Holman has built himself a bright little cottage behind his home. "My paradise," he calls it. It's a place to write, to read, to reflect. The room is filled with rare books, architectural models, old black-and-white photos from his childhood. In sum, it tells the story of his life, the substance of his dreams.

There, beside his computer: a black and white picture of Will Rogers. Over there, on a drafting table: Little Blue books, just like the ones he read in the 1930s. And there: A vintage Erector set, the toy he most longed for — but never received — during his Christmases in the orphanage.

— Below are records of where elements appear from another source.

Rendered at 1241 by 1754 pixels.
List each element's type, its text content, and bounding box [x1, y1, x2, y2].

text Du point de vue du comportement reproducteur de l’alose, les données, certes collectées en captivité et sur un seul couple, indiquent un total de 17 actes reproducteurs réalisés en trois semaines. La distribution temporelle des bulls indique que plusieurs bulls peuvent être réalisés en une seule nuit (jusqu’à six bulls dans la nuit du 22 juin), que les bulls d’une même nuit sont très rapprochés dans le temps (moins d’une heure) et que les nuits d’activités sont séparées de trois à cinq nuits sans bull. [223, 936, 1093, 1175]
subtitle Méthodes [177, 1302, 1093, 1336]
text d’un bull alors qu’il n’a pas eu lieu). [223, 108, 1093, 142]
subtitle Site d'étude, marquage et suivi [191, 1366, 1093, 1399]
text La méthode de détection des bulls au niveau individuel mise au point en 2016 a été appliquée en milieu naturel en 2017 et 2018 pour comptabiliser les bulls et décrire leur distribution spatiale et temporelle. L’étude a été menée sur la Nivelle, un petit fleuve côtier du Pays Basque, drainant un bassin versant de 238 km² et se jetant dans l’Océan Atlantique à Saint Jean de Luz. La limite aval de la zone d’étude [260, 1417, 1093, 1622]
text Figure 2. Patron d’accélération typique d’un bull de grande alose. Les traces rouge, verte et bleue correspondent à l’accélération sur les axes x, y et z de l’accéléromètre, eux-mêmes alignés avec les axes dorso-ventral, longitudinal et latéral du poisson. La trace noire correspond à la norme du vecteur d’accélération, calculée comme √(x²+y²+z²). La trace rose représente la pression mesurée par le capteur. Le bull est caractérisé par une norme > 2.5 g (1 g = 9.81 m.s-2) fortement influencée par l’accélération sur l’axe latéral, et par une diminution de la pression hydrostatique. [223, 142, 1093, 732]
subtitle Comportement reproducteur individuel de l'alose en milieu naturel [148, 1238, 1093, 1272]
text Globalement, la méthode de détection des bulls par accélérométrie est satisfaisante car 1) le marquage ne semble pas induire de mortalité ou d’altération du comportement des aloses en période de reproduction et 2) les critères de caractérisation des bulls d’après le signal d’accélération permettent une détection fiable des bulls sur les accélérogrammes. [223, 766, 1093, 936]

"I'm glad the book is finished," says Holman, soft afternoon light streaming through high windows on the cottage's vaulted ceiling. "It's frustrating, though, that I never found my mother. She's not in the 1920 Census. She's not in the 1930 Census. Barbara and I have gone through every name, all the different spellings of Bechan, and there's no trace of me or my mother.

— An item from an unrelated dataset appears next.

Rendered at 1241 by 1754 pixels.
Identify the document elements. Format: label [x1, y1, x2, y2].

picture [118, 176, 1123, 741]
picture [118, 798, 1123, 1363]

"Maybe the Census skipped her. But one of the things I'm hoping for is that someone might read the book who knows something about my family and I'll learn something new."

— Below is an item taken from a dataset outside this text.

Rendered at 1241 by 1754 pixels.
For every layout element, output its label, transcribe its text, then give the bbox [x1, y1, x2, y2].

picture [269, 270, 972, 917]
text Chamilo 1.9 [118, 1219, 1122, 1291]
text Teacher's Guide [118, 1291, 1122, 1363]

On the other side of his search, William Holman has come to accept, reluctantly, that some aspects of his life will remain hazy, unresolved, even as he wonders. At the same time, he holds fast to meaning in more tangible things. Like the pack of Juicy Fruit gum that he keeps on his desk, next to the computer.

"Whenever I sell a book to someone at a book signing, I hand out a pack of gum and I say, 'This goes with the book. At no charge,' " says Holman, holding the pack of Juicy Fruit in his right hand. "People will take the gum, ask me what it means. And I say it means that all in life is not fate. The color of our hair, the color of our eyes: That's fate.

"But this," he says, raising the pack of gum to his eyes. "This means I have decisions to make for myself. And these were the decisions that that little boy used, to make something of himself, and to get out of that orphanage."

After so many years, Holman's voice still quavers just to talk about it. He swallows hard, sniffs back a tear. These are tangible things, too.